Changelog:

10 April 2024: change code slightly for this semester.
15 April 2024: change specification of arguments to actually match function used this semester, since its arguments are passed differently
16 April 2024: also make online tool’s copy of explanation use a matching description of the arguments
22 April 2024: adjust answer sheet to mention choice of interpretation re: whether condition codes are in register file

1 Your Task

Fill in a pipeline diagram for a small function’s full execution.

Place you answer in the online tool https://kytos02.cs.virginia.edu/cs3130-spring2024/pld.php.

2 Guidelines

Consider the following code:

long sum_squared(long *array_start, long *array_end) {
    long *pointer;
    pointer = array_start;
    long result = 0;
    while (pointer != array_end) {
        long current = *pointer;
        pointer += 1;
        result += current * current;
    }
    return result;
}

which has been compiled to (numbers inserted for ease of reference)

    sum_squared:
0.      xorl    %eax, %eax
1.      cmpq    %rsi, %rdi
2.      je  .LBB0_2
    .LBB0_1:
3.      movq    (%rdi), %rcx
4.      imulq   %rcx, %rcx
5.      addq    $8, %rdi
6.      addq    %rcx, %rax
7.      cmpq    %rdi, %rsi
8.      jne .LBB0_1
    .LBB0_2:
9.      retq

Assume that this is run on a five-stage pipeline, where

every instruction must go through all five stages in order
each stage may handle at most one instruction per cycle
decode needs to stall until values (program register and condition code) are available, but only needs values by the end of its cycle.
- e.g., if a memory read is followed by an operation on the read value, the decode stage of the operation can be co-scheduled with the memory stage of the read.
  
  read F D E M W
  
  use F D D E M W
- e.g., if a computation is followed by an operation on the computed value, the decode stage of the operation can be co-scheduled with the execute stage of the computation.
  
  compute F D E M W
  
  use F D E M W
computation not available until the end of execute includes
- results of arithmetic, logic, and address computation
- condition code creation from test, compare, arithmetic, and logic
- condition code comparison for conditional moves and jumps
e.g., if a conditional jump is poorly speculated (predicted), the correct instruction will be fetched after the jump completes its execute stage.

jump F D E M W

guess₁ F D

guess₂ F

correct F D E M W

(where guess₁ and guess₂ represent two incorrect predicted instructions that are fetched and then squashed (cancelled) before they can complete).
conditional jumps are speculated using the backwards-taken forwards-not-taken branch prediction heuristic (meaning that jumps to a later instruction are predicted to be not taken and jumps to an earlier instruction are predicted to be taken)

When a conditional jump is predicted to be taken, the processor will fetch the target of the jump in the cycle after the jump is fetched. When a conditional jump is predicted to be not taken, the processor will fetch the following instruction in memory in the cycle after the jump is fetched.

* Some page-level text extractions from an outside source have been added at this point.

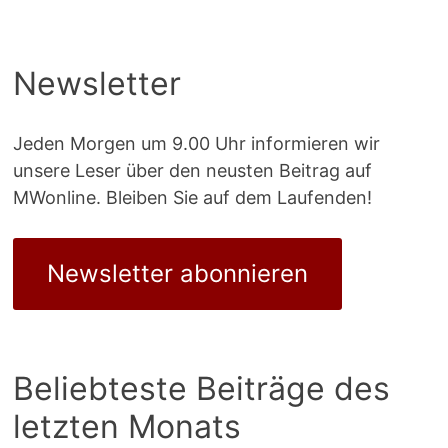
Newsletter
Jeden Morgen um 9.00 Uhr informieren wir
unsere Leser über den neusten Beitrag auf
MWonline. Bleiben Sie auf dem Laufenden!
Newsletter abonnieren
Beliebteste Beiträge des
letzten Monats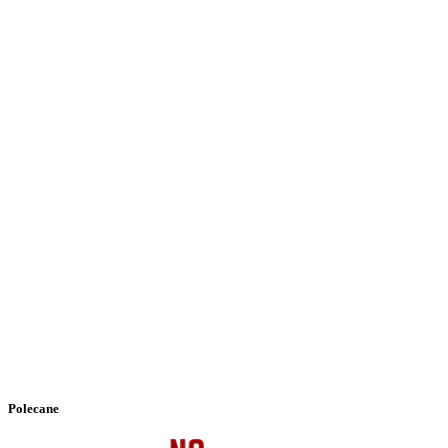
Polecane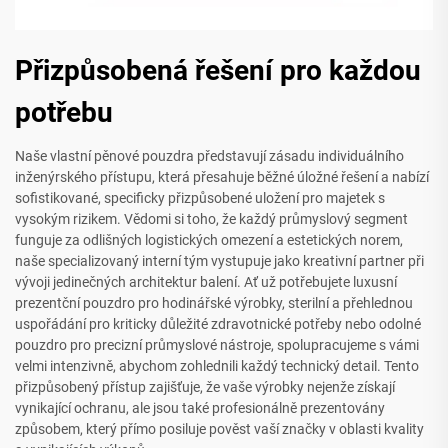
Přizpůsobená řešení pro každou
potřebu
Naše vlastní pěnové pouzdra představují zásadu individuálního
inženýrského přístupu, která přesahuje běžné úložné řešení a nabízí
sofistikované, specificky přizpůsobené uložení pro majetek s
vysokým rizikem. Vědomi si toho, že každý průmyslový segment
funguje za odlišných logistických omezení a estetických norem,
naše specializovaný interní tým vystupuje jako kreativní partner při
vývoji jedinečných architektur balení. Ať už potřebujete luxusní
prezentční pouzdro pro hodinářské výrobky, sterilní a přehlednou
uspořádání pro kriticky důležité zdravotnické potřeby nebo odolné
pouzdro pro precizní průmyslové nástroje, spolupracujeme s vámi
velmi intenzivně, abychom zohlednili každý technický detail. Tento
přizpůsobený přístup zajišťuje, že vaše výrobky nejenže získají
vynikající ochranu, ale jsou také profesionálně prezentovány
způsobem, který přímo posiluje pověst vaší značky v oblasti kvality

When a prediction is correct, the processor will continue executing instructions without delay:

jump F D E M W

guess F D E M W

When a prediction is incorrect, the processor will need to cancel the predicted instructions and fetch the correct instruction during the jump’s memory stage, as in the example timeline under the previous bullet

You’re asked to expand this assuming

you start with the first instruction after sum_squared is called
the first instruction of sum_squared does not need to stall
array_start pointing to the array {1, 2}
array_end points to array_start + 2 (one past of the end of the array)
the retq is the last instruction you need to handle

read	F	D	E	M	W
use		F	D	D	E	M	W

compute	F	D	E	M	W
use		F	D	E	M	W

jump	F	D	E	M	W
guess₁		F	D
guess₂			F
correct				F	D	E	M	W

jump	F	D	E	M	W
guess		F	D	E	M	W